• [Data section]:
┏━━

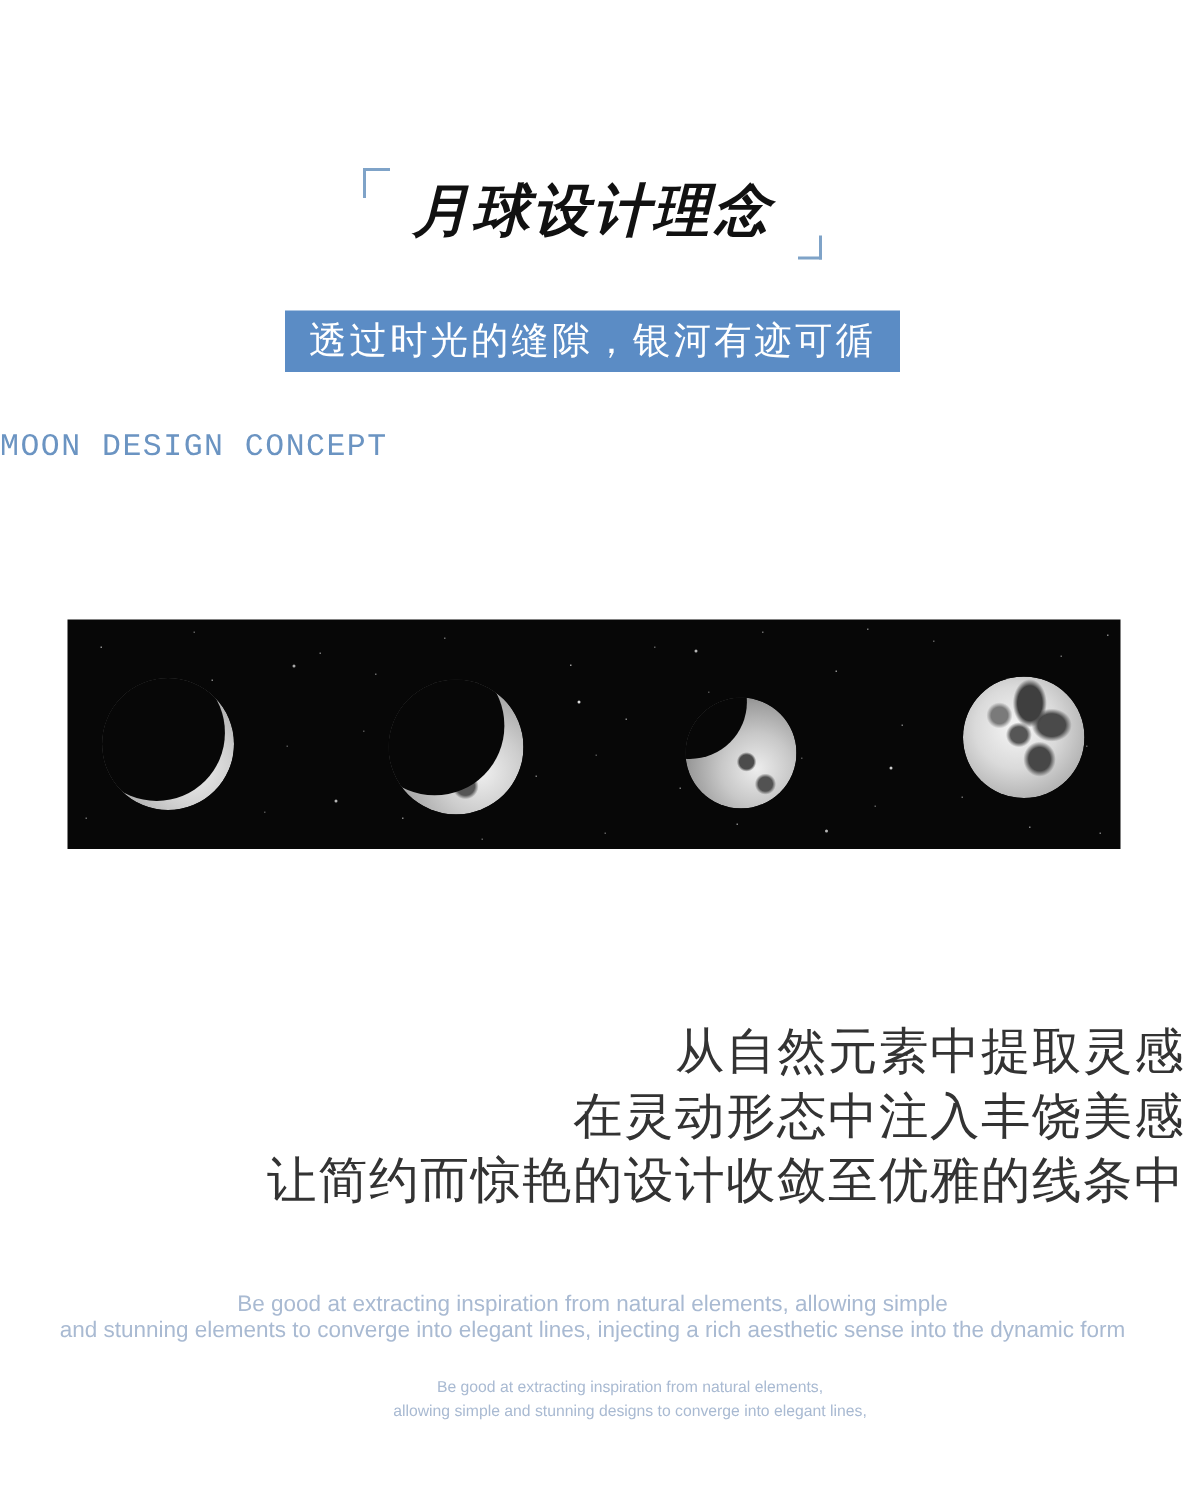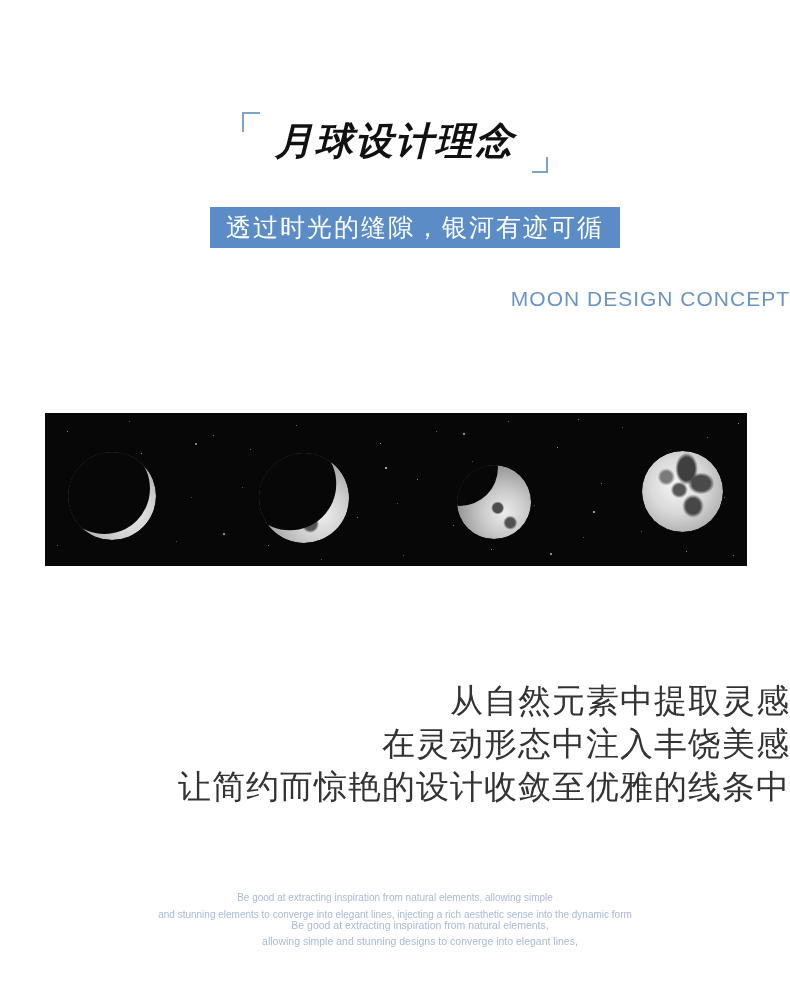--- a/index.html
+++ b/index.html
@@ -21,25 +21,25 @@
     font-size:38px;line-height:50px;font-weight:bold;letter-spacing:2px;color:var(--title-text);font-style:italic;}
   .bracket{position:absolute;}
   .bracket-tl{left:242px;top:112px;width:18px;height:20px;
     border-top:2px solid var(--bracket-blue);border-left:2px solid var(--bracket-blue);}
   .bracket-br{left:532px;top:157px;width:16px;height:16px;
     border-bottom:2px solid var(--bracket-blue);border-right:2px solid var(--bracket-blue);}
 
   
   .banner{position:absolute;left:190px;top:207px;width:410px;height:41px;
     background:var(--banner-bg);color:#ffffff;font-size:25px;line-height:41px;
-    text-align:center;letter-spacing:2px;margin-left:20px;}
+    text-align:center;letter-spacing:2px;}
 
   
-  .subtitle{position:absolute;top:287px;left:0;width:100%;text-align:right;
-    font-family:Liberation Sans, sans-serif;font-size:21px;
+  .subtitle{position:absolute;top:287px;left:0;width:100%;text-align:left;
+    font-family:Liberation Mono, monospace;font-size:21px;
     letter-spacing:1px;color:var(--accent-blue);}
 
   
   .moon-strip{position:absolute;left:45px;top:413px;width:702px;height:153px;
     background:var(--strip-bg);overflow:hidden;}
   .stars{position:absolute;inset:0;}
   .stars::after{content:"";position:absolute;left:0;top:0;width:1px;height:1px;background:transparent;
     box-shadow:
       22px 18px rgba(255,255,255,.55), 61px 96px rgba(255,255,255,.35), 96px 40px rgba(255,255,255,.5),
       131px 128px rgba(255,255,255,.3), 168px 22px rgba(255,255,255,.45), 197px 74px rgba(255,255,255,.3),
@@ -90,21 +90,21 @@
       radial-gradient(ellipse at 63% 68%, #474747 0 10%, transparent 15%),
       radial-gradient(circle at 30% 32%, #7a7a7a 0 7%, transparent 11%),
       radial-gradient(circle at 44% 42%, #f6f6f6 0%, #dadada 42%, #b3b3b3 74%, #8d8d8d 94%, #7d7d7d 100%);}
 
   
   .cn-par{position:absolute;top:679px;left:0;width:100%;text-align:right;
     font-size:33px;line-height:43px;letter-spacing:1px;color:var(--body-text);}
 
   
   .en-par{position:absolute;left:0;width:100%;text-align:center;color:var(--muted-text);}
-  .en-wide{top:889px;font-size:10px;line-height:17px;}
+  .en-wide{top:861px;font-size:15px;line-height:17px;}
   .en-narrow{top:917px;font-size:10.5px;line-height:16px;margin-left:25px;}
 </style>
 </head>
 <body>
 
 <div class="page">
 
   <span class="bracket bracket-tl"></span>
   <h1 class="page-title">月球设计理念</h1>
   <span class="bracket bracket-br"></span>

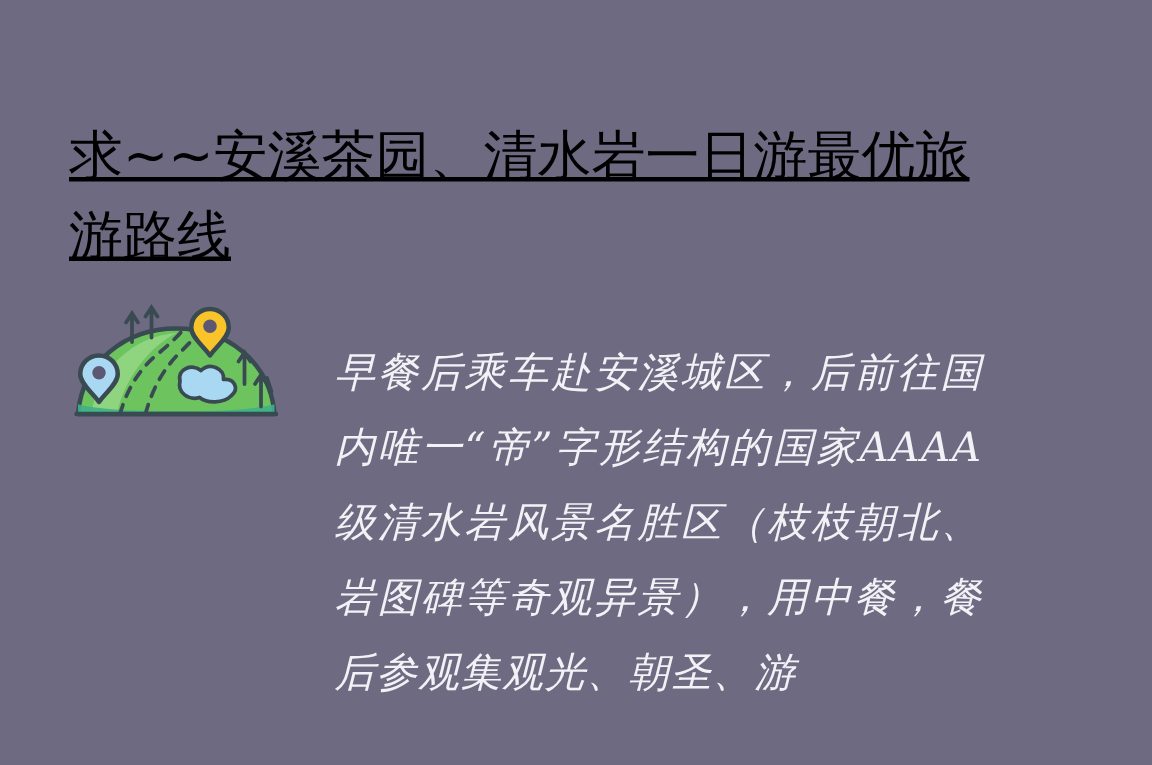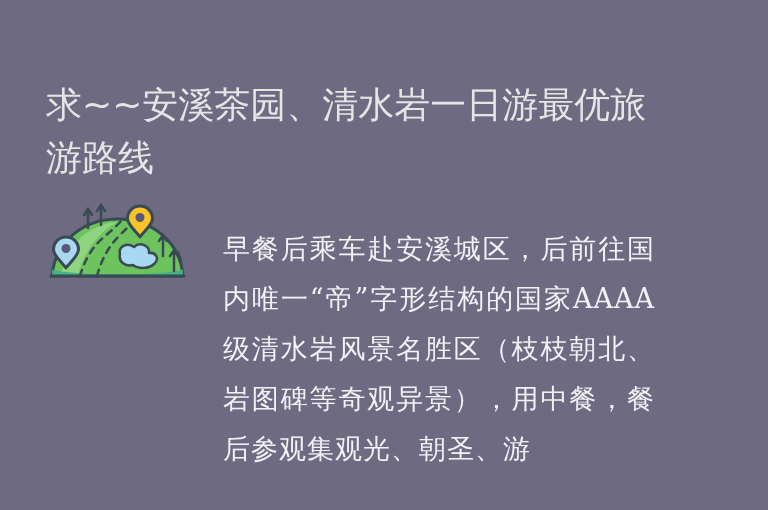--- a/index.html
+++ b/index.html
@@ -19,27 +19,28 @@
     background: #6D6A82;
     box-sizing: border-box;
   }
 
   
   #article-title {
     position: absolute;
     left: 46px;
     top: 54px;
     width: 620px;
-    color: #e5e5e5;
+    color: #000000;
     font-size: 36px;
     line-height: 53px;
     font-weight: 400;
     letter-spacing: 0px;
     font-family: "DejaVu Sans", "Liberation Sans", sans-serif;
     white-space: pre-wrap;
+    text-decoration: underline;
   }
 
   
   #content-row {
     position: absolute;
     left: 0;
     top: 195px;
     width: 768px;
     height: 315px;
   }
@@ -64,20 +65,21 @@
     left: 223px;
     top: 2px;
     width: 432px;
     color: #F2F1F5;
     font-size: 27px;
     line-height: 50px;
     letter-spacing: 1px;
     text-align: justify;
     text-align-last: left;
     font-family: "DejaVu Serif", "Liberation Serif", serif;
+    font-style: italic;
     font-weight: 400;
     white-space: pre-wrap;
     word-break: break-all;
   }
 </style>
 </head>
 <body>
 
 <div id="page">
 

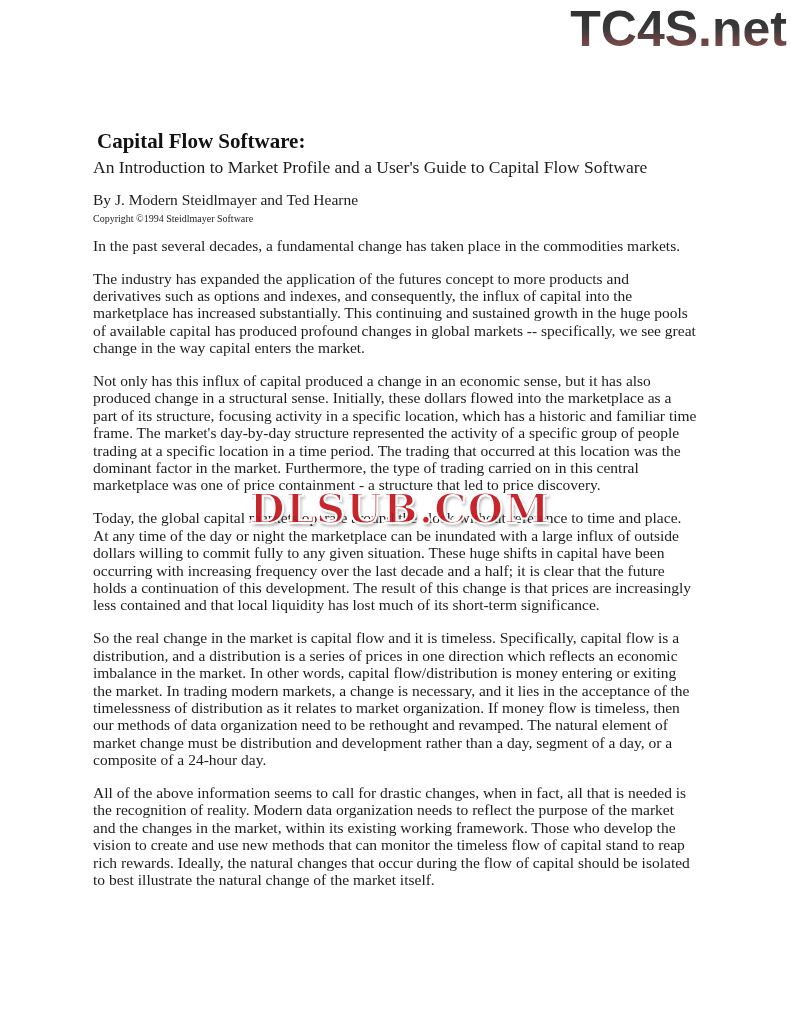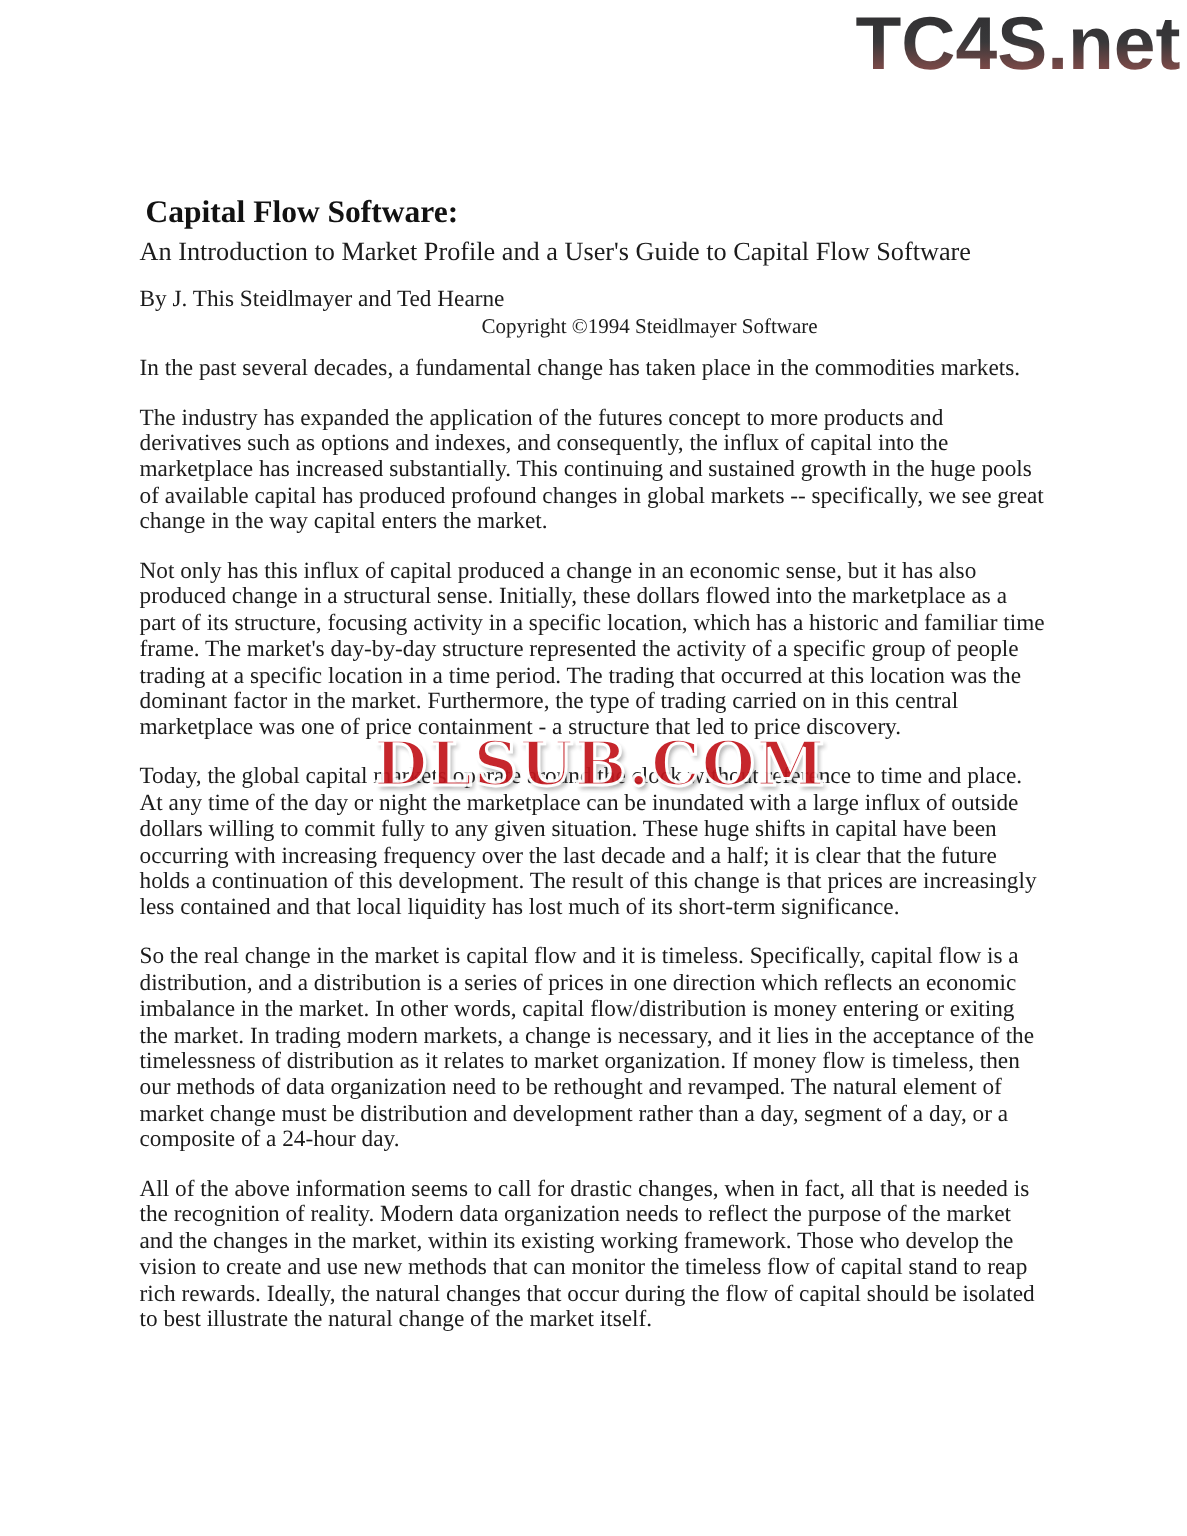--- a/index.html
+++ b/index.html
@@ -57,23 +57,22 @@
     margin-top: 3px;
     font-size: 17.5px;
     line-height: 21px;
   }
   .doc-byline {
     margin-top: 13px;
     font-size: 15.5px;
     line-height: 18.8px;
   }
   .doc-copyright {
-    font-size: 14px;
+    font-size: 10px;
     line-height: 18.8px;
-    text-align: center;
   }
   .section-heading {
     margin: 43px 0 0 0;
     font-size: 15.5px;
     line-height: 18px;
     font-weight: 700;
     color: #121212;
   }
   .body-text p {
     margin: 15.5px 0 0 0;
@@ -131,21 +130,21 @@
 
 <div class="page">
 
   <div class="top-logo">TC4S.net</div>
 
   <div class="content">
     <h1 class="doc-title">Capital Flow Software:</h1>
 
     <div class="doc-subtitle">An Introduction to Market Profile and a User's Guide to Capital Flow Software</div>
 
-    <div class="doc-byline">By J. This Steidlmayer and Ted Hearne</div>
+    <div class="doc-byline">By J. Modern Steidlmayer and Ted Hearne</div>
 
     <div class="doc-copyright">Copyright ©1994 Steidlmayer Software</div>
 
 
     <div class="body-text">
       <p>In the past several decades, a fundamental change has taken place in the commodities markets.</p>
       <p>The industry has expanded the application of the futures concept to more products and
 derivatives such as options and indexes, and consequently, the influx of capital into the
 marketplace has increased substantially. This continuing and sustained growth in the huge pools
 of available capital has produced profound changes in global markets -- specifically, we see great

┗━━

• [Required work]: Copy all the lines above that hold the string "italic".

• [Response]:
     font-size:38px;line-height:50px;font-weight:bold;letter-spacing:2px;color:var(--title-text);font-style:italic;}
+    font-style: italic;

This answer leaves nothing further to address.